I like fishing after spawn in mid/ late May near me and mainly fish smaller rivers and crks. For me the fish below spillways are some of the harder fish to catch, the can often be large but they see a lot of activity(spillways near me) and will be on high alert
Most importantly, Make sure you target fish that are tailing or actively feeding, they're pretty spooky and sometimes picky in clear water.
In areas with lots of crawfish I like small craw patterns, stallcup crazy-dad is one of my favs.
Others flies that work for me are the red tail black betty, trouser worm or any damsel fly imitation can work. 
Pre spawn -- rubber leg stone flies have produced for me.
Good luck and btw if you search the last 3-4 pages of this forum and the "what are you catching" thread you'll find pics of flies and plenty of pretty gold fish.


----------



## garshark (Aug 23, 2011)

They can be very spooky but I have caught a few late in the steelhead season. They seem to like an egg sucking leach pattern


----------



## RogerS (Jan 10, 2007)

I TARGET them and then let my arrow fly.


----------



## Shortdrift (Apr 5, 2004)

Caught some while fishing for river smallmouth. Olive, rusty brown and dark blue crayfish patterns dragged along the bottom of streams. Smallmouth will often follow carp around and catch insects and crayfish that the carp churn up. Have also caught a few on a large dry or small popper in lakes and ponds. Carp are easily spooked so presentation is critical.


----------



## Stars-n-Stripers (Nov 15, 2007)

Um, not a purist way, but.......canned corn. 

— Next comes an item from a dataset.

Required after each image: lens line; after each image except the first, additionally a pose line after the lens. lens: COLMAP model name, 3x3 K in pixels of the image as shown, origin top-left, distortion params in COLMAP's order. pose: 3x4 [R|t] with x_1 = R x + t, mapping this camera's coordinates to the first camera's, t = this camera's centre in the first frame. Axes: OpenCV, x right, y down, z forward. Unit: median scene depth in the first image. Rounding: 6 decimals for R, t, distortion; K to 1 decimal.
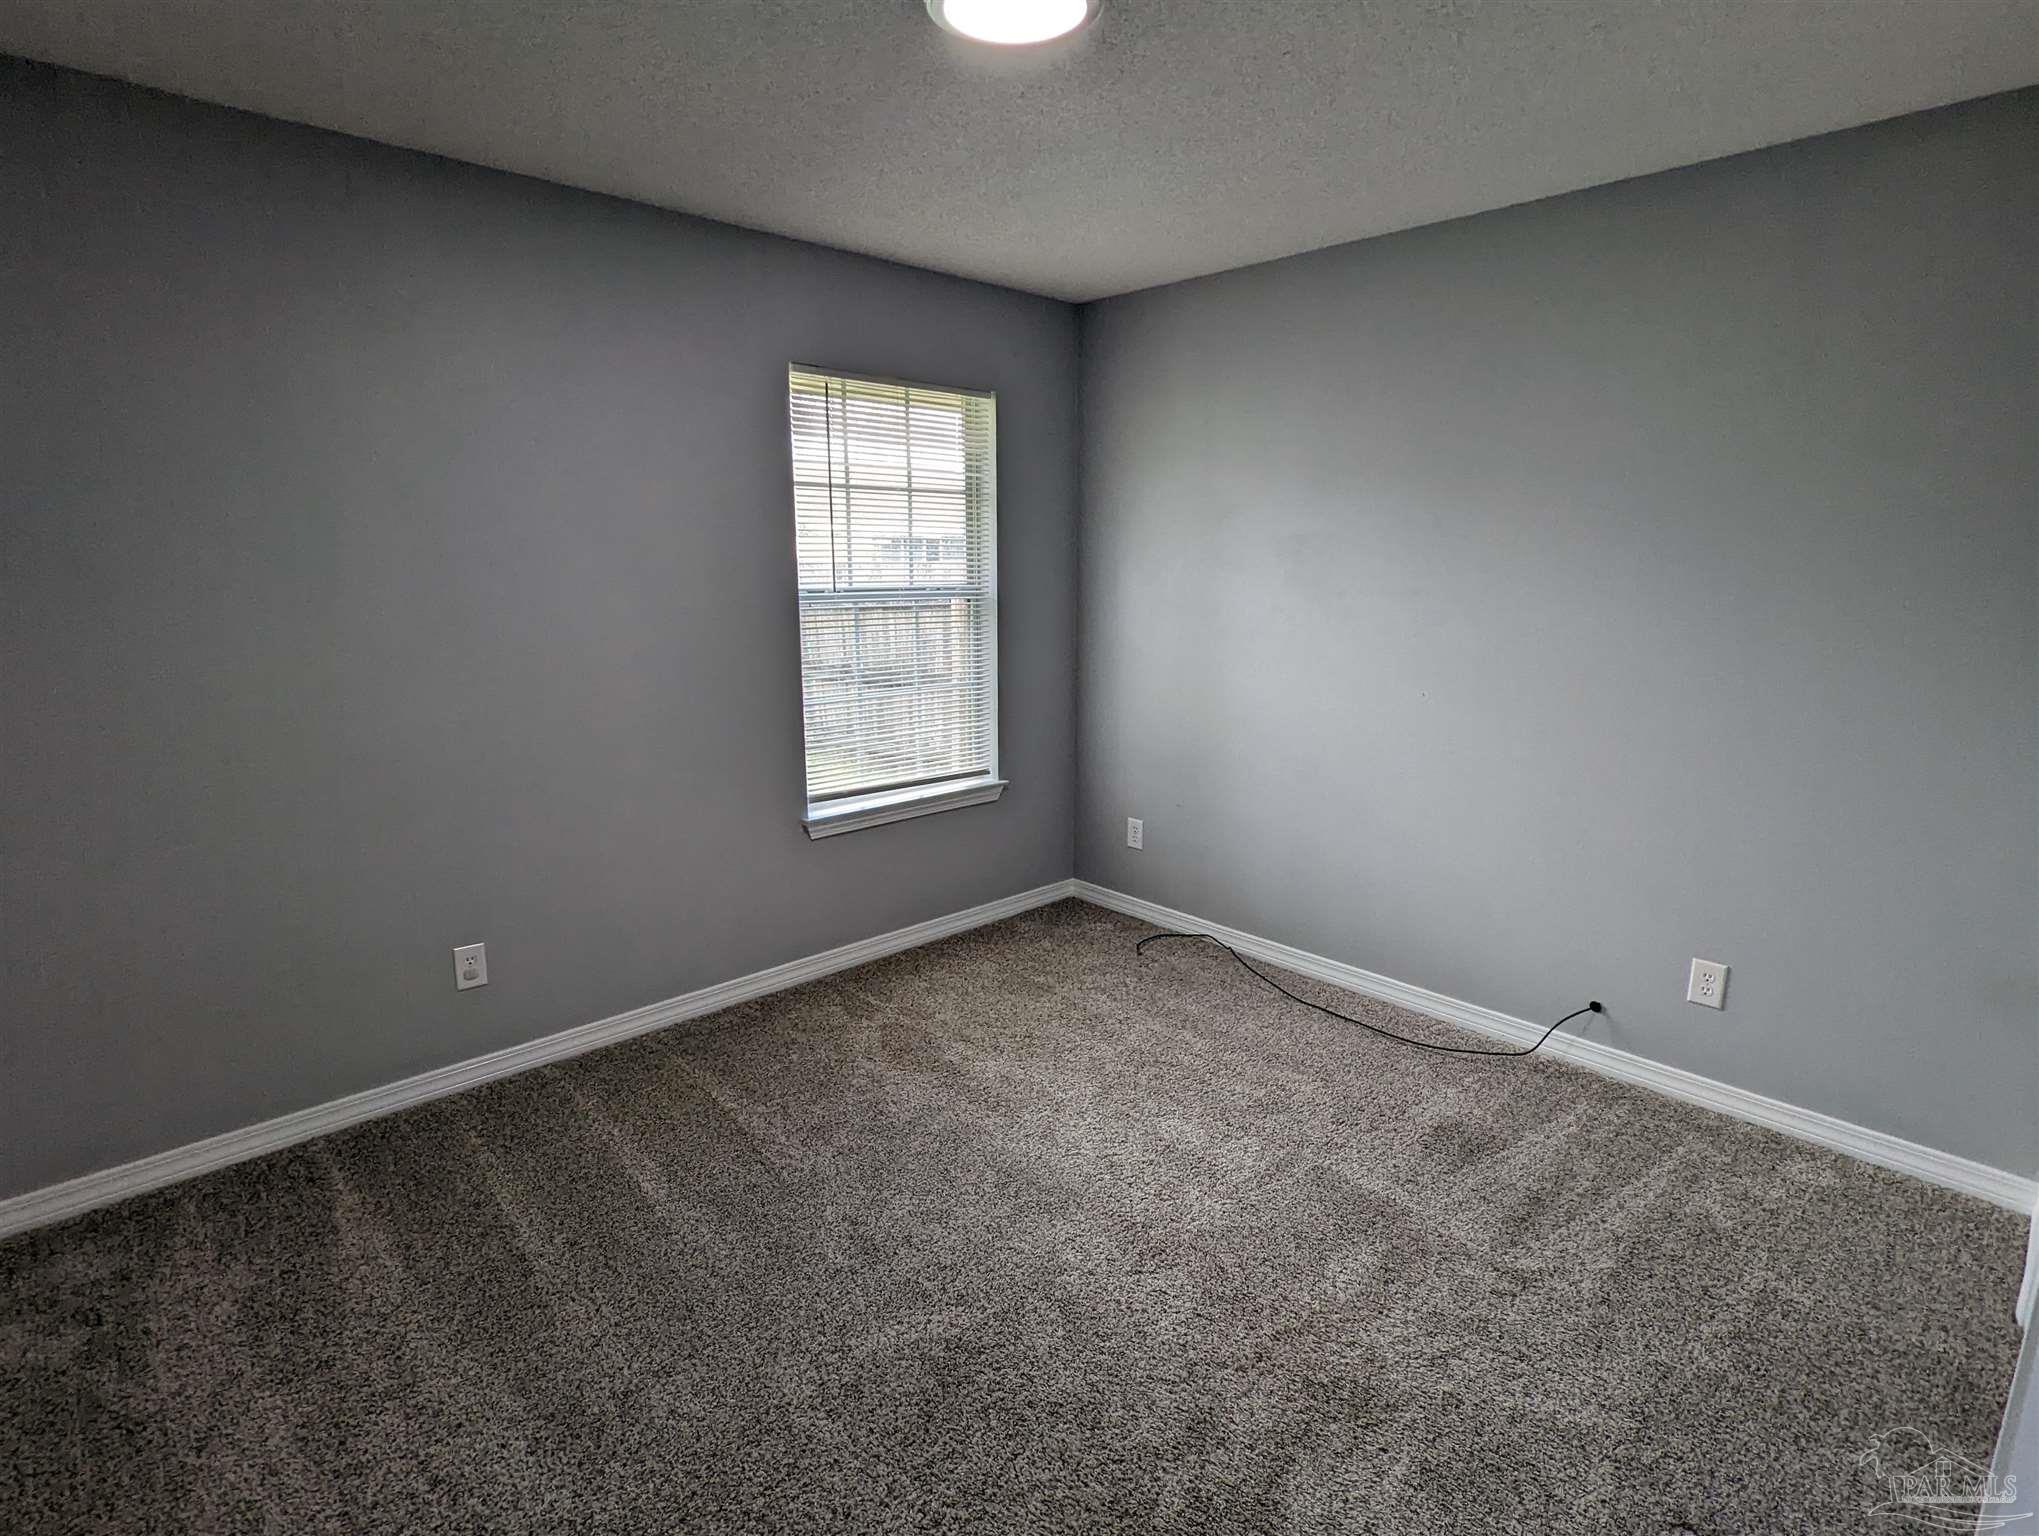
lens RADIAL K [[990.8, 0, 1015.8], [0, 990.8, 768.8], [0, 0, 1]] dist [-0.000382, -0.000621]
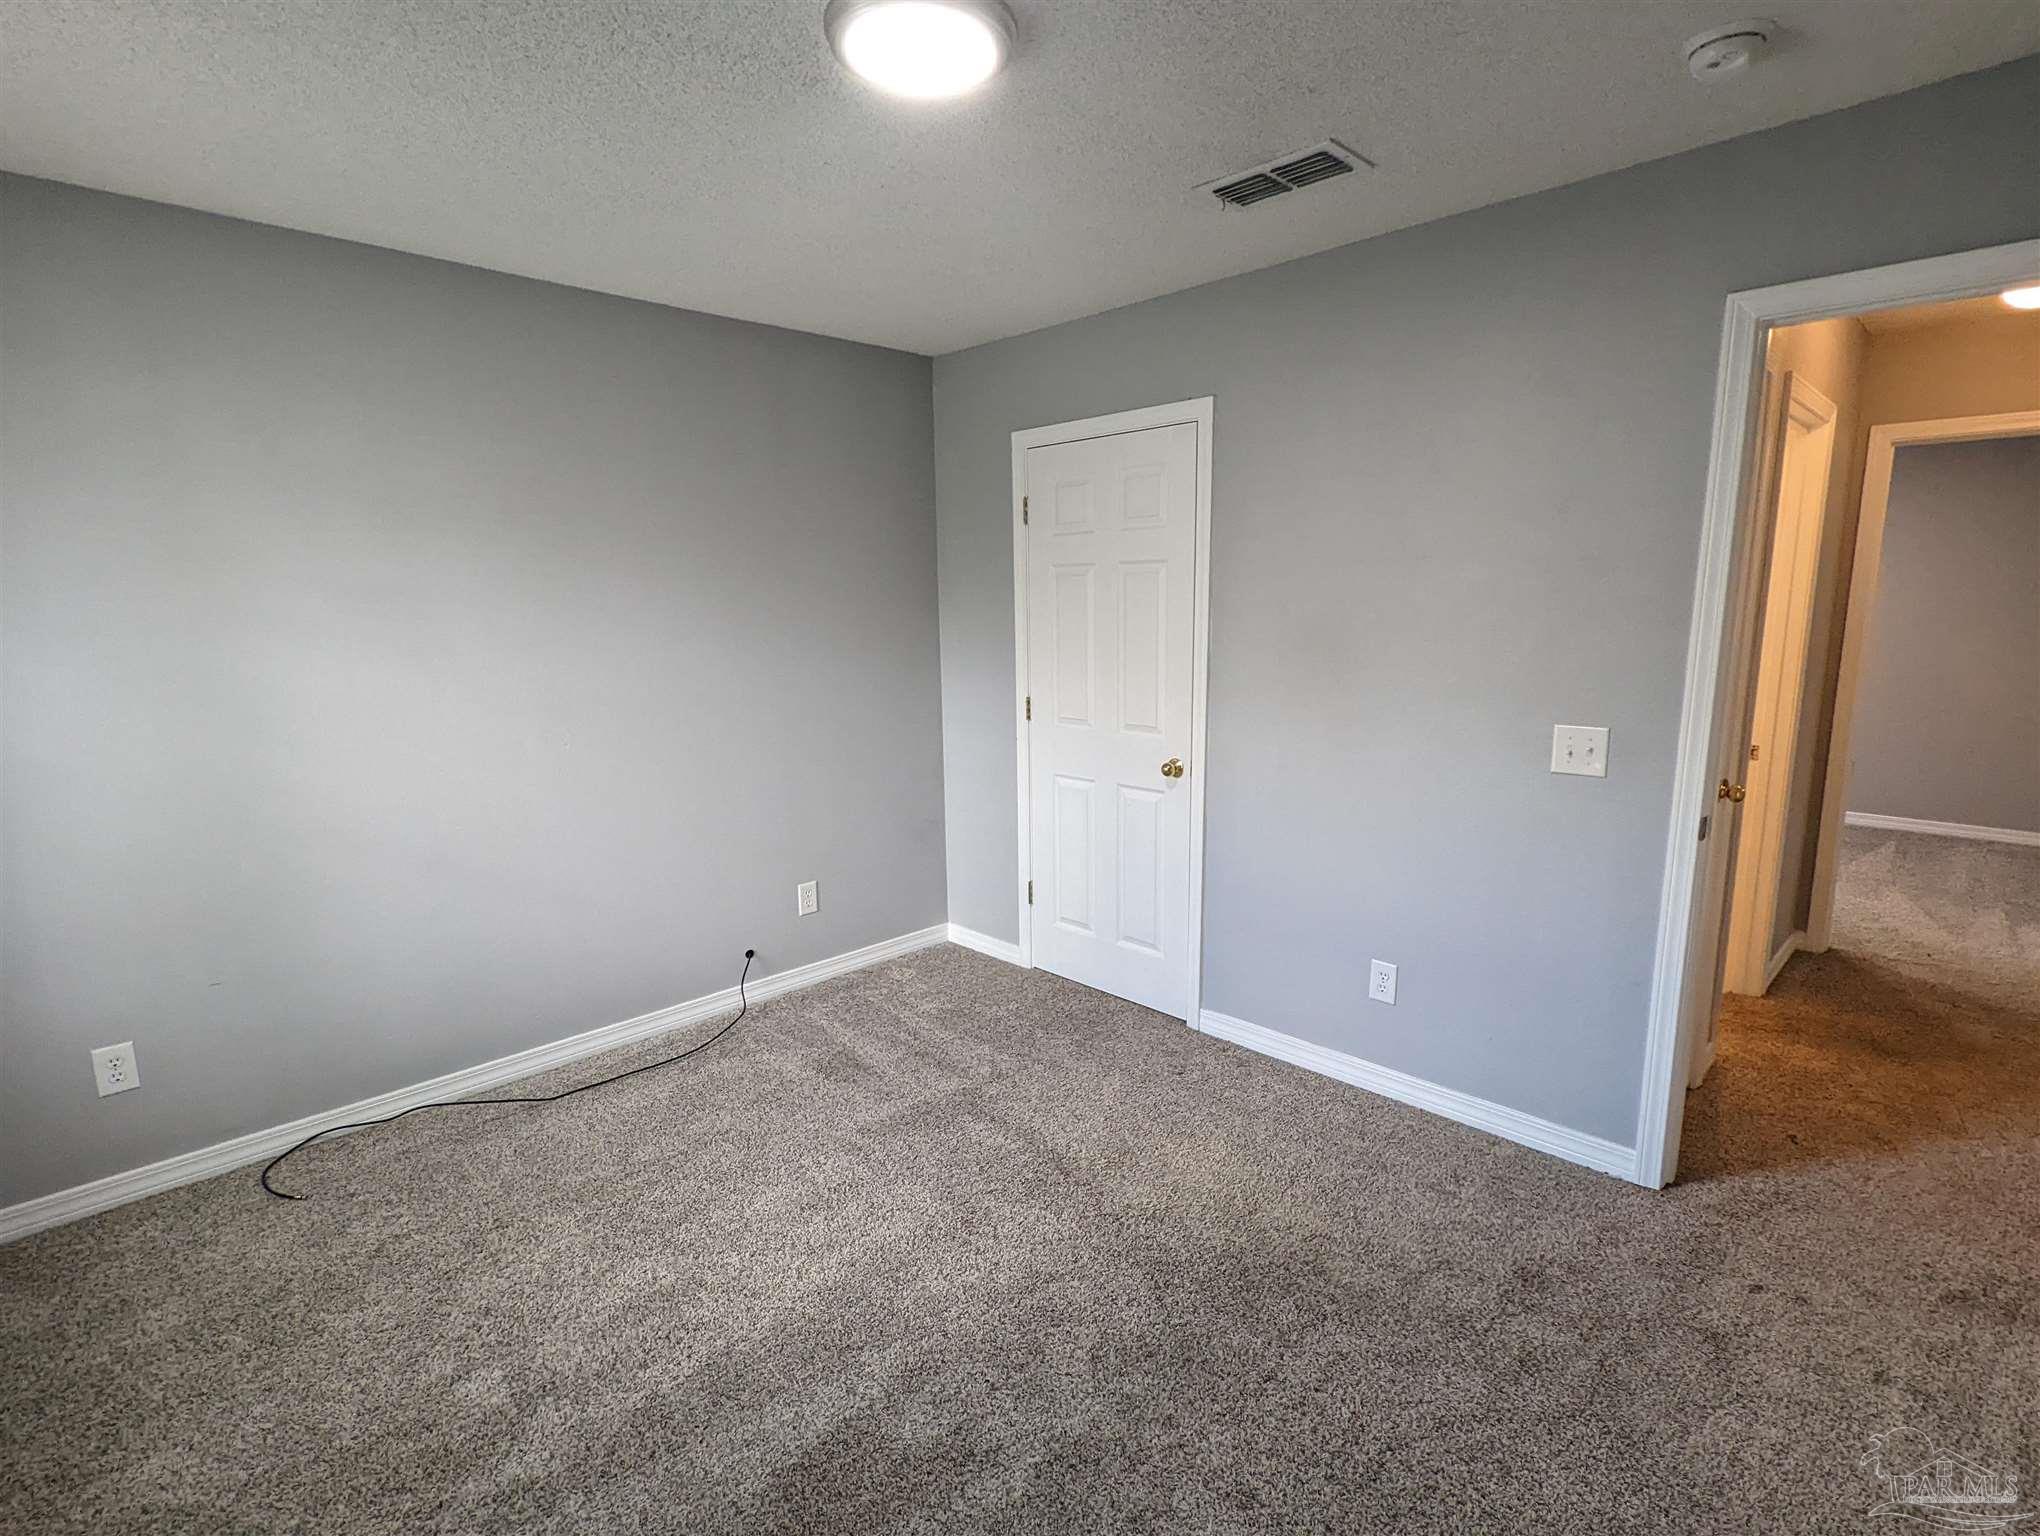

If you're fishing a lake, throw a handful out and watch the tails turn! Couple kernels on a BARBLESS hook, as they are an absolute PAIN to get out of a carp.


----------



## Ronny (Feb 4, 2015)

Try the shallow headwaters of every Ohio lake in the next month or so. Use black or brown woolies and site fish for them. They are extremely skittish so don't cast too close.


----------



## matticito (Jul 17, 2012)

There is a guy I have seen on rocky river metroparks fishing reports that I think fly fishes carp. Has caught a large goldfish too I believe. His name is Nate. Not sure if he comes to this forum.


----------



## MIKE*A (Apr 12, 2009)

Here in Dayton around the end of may, early June the mulberries start dropping.....Find a mulberry tree that hangs over a river or lake and the carp will be stacked up under it.....They are very aggressive sucking the mulberries off the surface. I tie up some purple deer hair bugs and cast them under the tree....as several people have already mentioned, carp can be very skittish...one bad cast and they all disappear.

Mike


----------



## Flathead76 (May 2, 2010)

I used to catch large carp in Sandusky bay with flies. Fresh water bonefish.


----------